News 11 Dec 17

War Criminal Praljak’s Death Commemorated in Croatia

Several thousand people, including two Croatian ministers, MPs, generals and convicted war criminals, attended a ceremony commemorating Bosnian Croat general Slobodan Praljak, who killed himself at the Hague Tribunal.

Sven Milekic
BIRN
Zagreb
...

 

Several thousand people including two ministers gathered on Monday at Zagreb’s biggest concert hall to commemorate 1990s Bosnian Croat general Slobodan Praljak, who took his own life at the International Criminal Tribunal for the Former Yugoslavia last month.

Praljak committed suicide by swallowing poison immediately after he was found guilty by the International Criminal Tribunal for the Former Yugoslavia of committing wartime crimes in Bosnia in 1993-94.

Some of the speakers at the commemoration at the Vatroslav Lisinski concert hall, which was attended by Defence Minister Damir Krsticevic and War Veterans’ Minister Tomo Medved, repeated Praljak’s last words before drinking the poison: “Slobodan Praljak is not a war criminal. With indignation, I reject your verdict.”

The commemoration was attended by a few right-wing and a number of once-influential politicians from the 1990s – mostly from the then governing Croatian Democratic Union, HDZ – as well as numerous generals and other officers from the 1990s war.

Two convicted war criminals also attended, Croatian general Mirko Norac – sentenced to 15 years in prison for crimes in Croatia in 1991 and 1993 – and Dario Kordic, a former Bosnian Croat official who was sentenced to 25 years for crimes against Bosniaks in the village of Ahmici in central Bosnia in 1993-94.

The commemoration was organised by the Croatian Generals Assembly, an association of 1990s wartime generals.

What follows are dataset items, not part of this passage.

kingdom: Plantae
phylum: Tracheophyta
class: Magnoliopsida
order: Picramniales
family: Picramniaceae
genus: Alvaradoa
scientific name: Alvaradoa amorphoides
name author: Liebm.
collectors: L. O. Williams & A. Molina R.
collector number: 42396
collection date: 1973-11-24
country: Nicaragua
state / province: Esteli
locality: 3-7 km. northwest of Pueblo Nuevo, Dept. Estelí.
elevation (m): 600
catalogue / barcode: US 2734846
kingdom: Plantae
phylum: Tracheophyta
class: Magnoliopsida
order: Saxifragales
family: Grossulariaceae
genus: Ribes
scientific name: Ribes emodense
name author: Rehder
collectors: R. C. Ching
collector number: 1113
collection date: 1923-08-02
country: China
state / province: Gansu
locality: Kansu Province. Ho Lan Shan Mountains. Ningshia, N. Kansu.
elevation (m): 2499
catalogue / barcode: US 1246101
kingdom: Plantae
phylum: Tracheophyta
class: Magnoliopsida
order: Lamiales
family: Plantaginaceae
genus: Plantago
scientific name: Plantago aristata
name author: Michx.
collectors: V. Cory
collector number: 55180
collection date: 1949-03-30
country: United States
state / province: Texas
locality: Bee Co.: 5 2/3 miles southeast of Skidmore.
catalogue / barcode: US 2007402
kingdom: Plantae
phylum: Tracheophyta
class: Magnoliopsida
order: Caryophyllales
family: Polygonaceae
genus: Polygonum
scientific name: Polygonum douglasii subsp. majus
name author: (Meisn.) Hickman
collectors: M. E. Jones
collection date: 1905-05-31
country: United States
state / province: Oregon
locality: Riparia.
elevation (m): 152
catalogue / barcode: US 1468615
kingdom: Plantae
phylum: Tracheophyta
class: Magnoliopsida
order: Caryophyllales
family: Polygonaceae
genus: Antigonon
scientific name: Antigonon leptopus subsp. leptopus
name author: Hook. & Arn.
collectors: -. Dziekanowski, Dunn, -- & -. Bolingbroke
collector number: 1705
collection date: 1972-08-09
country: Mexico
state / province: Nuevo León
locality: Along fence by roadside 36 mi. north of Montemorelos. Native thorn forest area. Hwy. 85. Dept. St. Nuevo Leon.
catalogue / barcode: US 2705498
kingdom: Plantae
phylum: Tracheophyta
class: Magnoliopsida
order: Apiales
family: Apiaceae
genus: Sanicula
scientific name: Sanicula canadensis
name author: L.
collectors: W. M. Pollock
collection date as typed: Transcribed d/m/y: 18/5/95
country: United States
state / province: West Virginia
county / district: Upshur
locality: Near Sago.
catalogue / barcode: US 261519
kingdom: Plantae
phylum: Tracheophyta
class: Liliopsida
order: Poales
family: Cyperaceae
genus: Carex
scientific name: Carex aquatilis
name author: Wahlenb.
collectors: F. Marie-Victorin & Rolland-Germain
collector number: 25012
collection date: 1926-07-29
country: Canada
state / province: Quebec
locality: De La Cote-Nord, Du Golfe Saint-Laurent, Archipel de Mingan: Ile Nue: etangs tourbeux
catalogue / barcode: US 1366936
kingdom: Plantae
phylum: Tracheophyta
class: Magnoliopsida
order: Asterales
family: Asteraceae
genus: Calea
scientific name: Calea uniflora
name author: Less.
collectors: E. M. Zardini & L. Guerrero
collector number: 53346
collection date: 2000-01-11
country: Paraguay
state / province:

The event was open to the public and the association claimed it did not directly invite anyone.

The Hague Tribunal sentenced Praljak to 20 years in prison for the crimes that the Bosnian Croat army – the Croatian Defence Council, HVO – committed against Bosniaks.

Former Bosnian Croat official Dario Kordic, also convicted of war crimes, writes a tribute to Praljak.

The commemoration also attracted right-wing celebrities such as singer Marko Perkovic Thompson and TV host Velimir Bujanec.

Miroslav Tudjman, an MP from the governing HDZ and son of Croatia’s 1990s President Franjo Tudjman, gave a eulogy for Praljak, as did HVO general Stanko Sopta, head of the Generals’ Assembly Pavao Miljavac and theatre director and 1990s Culture Minister Zlatko Vitez.

“Consistent with his uncompromising ethical nature, general Praljak rejected the unjust verdict under which he and the other five were convicted of crimes he had not commanded, which they could not prevent and about which they didn’t know,” Miroslav Tudjman said in his speech.

Praljak was convicted alongside five other political and military officials from the unrecognised Croat-led wartime statelet of Herzeg-Bosnia, but Tudjman argued that they were not directly responsible.

“The political and military leadership of Croats of Herzeg-Bosnia were not charged with having committed or ordering crimes personally. None of them denied that crimes were committed by Croats, so this verdict is equally unfair to the victims who were not satisfied because the perpetrators who committed the crimes were not convicted,” he said.

The ceremony also included recitals of William Shakespeare and a choir singing patriotic songs, and ended with the national anthem.

City of Zagreb buses transported people free of charge to the commemoration.

Later in the afternoon, a religious ceremony was also held at a Catholic church in Zagreb.

Several Croatian cities and towns have held commemorations for Praljak’s death over the past days, while the national broadcaster, Croatian Radio-Television, HRT, has broadcast documentaries and feature films that the deceased general made.

However Zagreb-based NGO Youth Initiative for Human Rights organised a commemoration for all victims killed by Croat forces during the 1990s war on Monday afternoon at French Republic Square.